ColBERT and late-interaction models (research-leaning). ColBERT uses a middle-ground architecture: it encodes query and document separately like a bi-encoder but keeps per-token vectors, then computes a "late interaction" similarity that compares tokens across the two sides. This gets closer to cross-encoder quality at lower latency, but the index is much larger — you are storing per-token vectors per document, not one vector per document. For some teams, the storage tradeoff is worth it. For most, it is a research-flavored option that sits outside the usual cross-encoder vs. bi-encoder dichotomy.
The honest guidance: pick whichever you can ship fastest, evaluate on your own corpus, and treat reranker choice as reversible. Unlike an embedding model swap (which forces you to reindex), reranker swap is a call-site change.
Failure modes
Four anti-patterns worth flagging before you ship.
Adding a reranker to fix a recall problem. If your bi-encoder is not surfacing the right document in the top N, a reranker cannot help — there is nothing to rescue. This is the most common misdiagnosis. If top-50 recall is low, fix chunking, try a better embedding model, add hybrid search, or consider HyDE — reranking is the wrong layer.
Picking N by guessing. Teams often default to N=10 or N=20 because it sounds reasonable, then declare the reranker "didn't help." The reranker cannot reorder documents that were never in the candidate pool. Measure at N=50 and N=100 at least once before concluding anything.
Ignoring latency in production. Rerank latency adds to every query, not just the slow ones. If your end-to-end p95 budget is 800ms and your reranker eats 300ms, that is a hard constraint on the rest of the pipeline. Measure, budget, and be willing to reduce N to fit.
Treating reranker scores as truth. Cross-encoder scores are more accurate than bi-encoder scores, but they are not ground truth. They are another model's opinion. Evaluate the full pipeline with RAGAS, semantic search quality metrics, and user-facing outcomes — not by staring at rerank scores.
Our position
Five opinionated stances.
- Every serious RAG system should ship with a reranker. Bi-encoder-only retrieval has a known ceiling that a cross-encoder fixes for modest latency. The cases where it does not help (pure-recall failures, voice-latency systems) are the minority. If you are shipping to real users at production scale, rerank is part of the stack.
- Start with N=50, K=5, and measure. Any other starting point is a guess. These numbers fit most workloads, leave room to tune, and give the reranker enough candidates to work with. Adjust from data, not intuition.

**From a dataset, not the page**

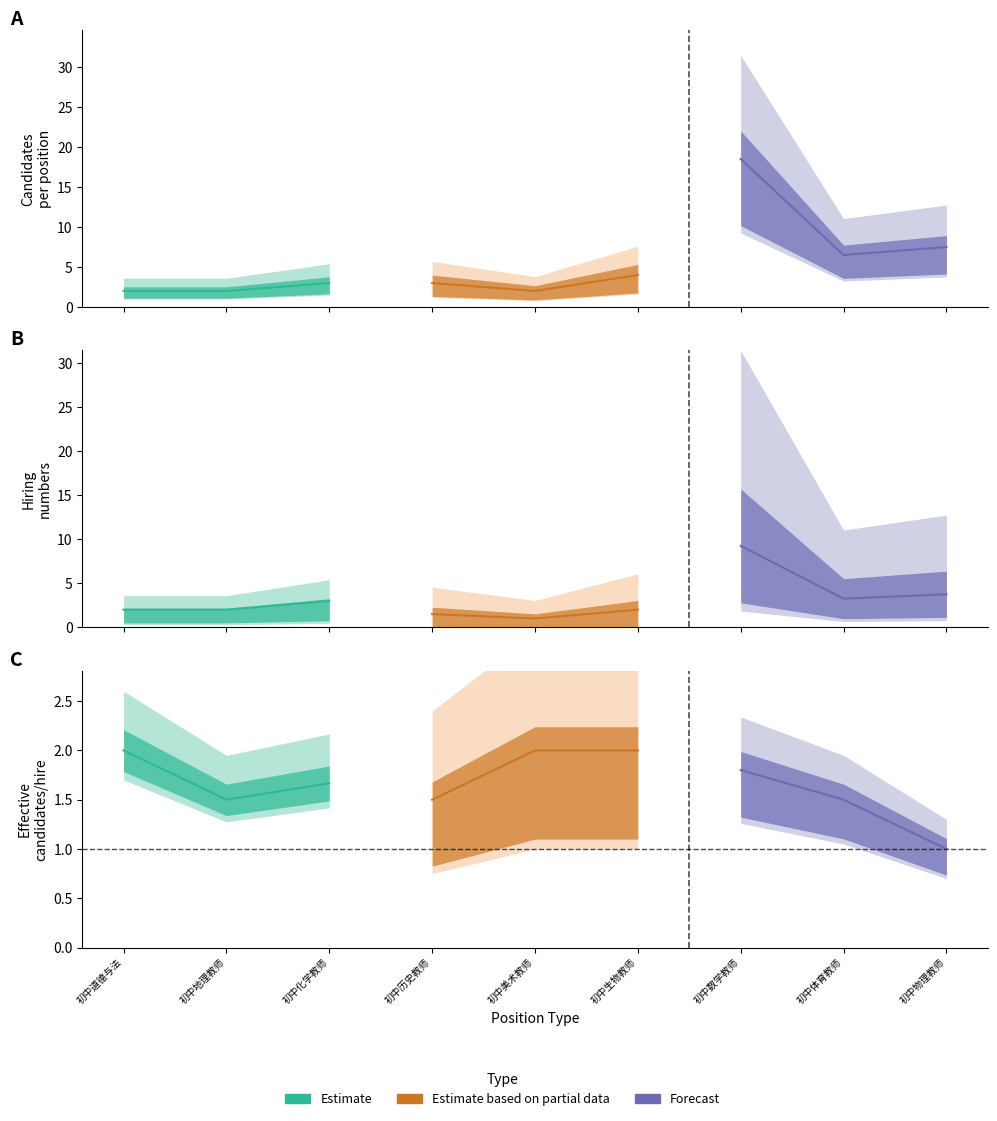

What is the maximum value for Estimate?

3.0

- Reranker choice is reversible. Embedding model choice is not. Spend your architectural care on the embedding and chunking layers — they force reindexes. Reranker is a call-site swap. Pick something reasonable, ship it, swap later if needed.
- Evaluate reranking with downstream metrics, not rerank scores. Top-K recall, answer faithfulness, and user outcomes matter. Rerank score distributions are diagnostic, not a KPI. See RAGAS Evaluation for the full harness.
- Reranking is a context-engineering discipline, not a prompt trick. It shapes what the model sees, which is the whole game. Treat it as part of your context engineering maturity — see the Context Engineering Maturity Model for where rerank sits in the broader picture, and the Agentic Prompt Stack for how retrieval layers compose with agent loops.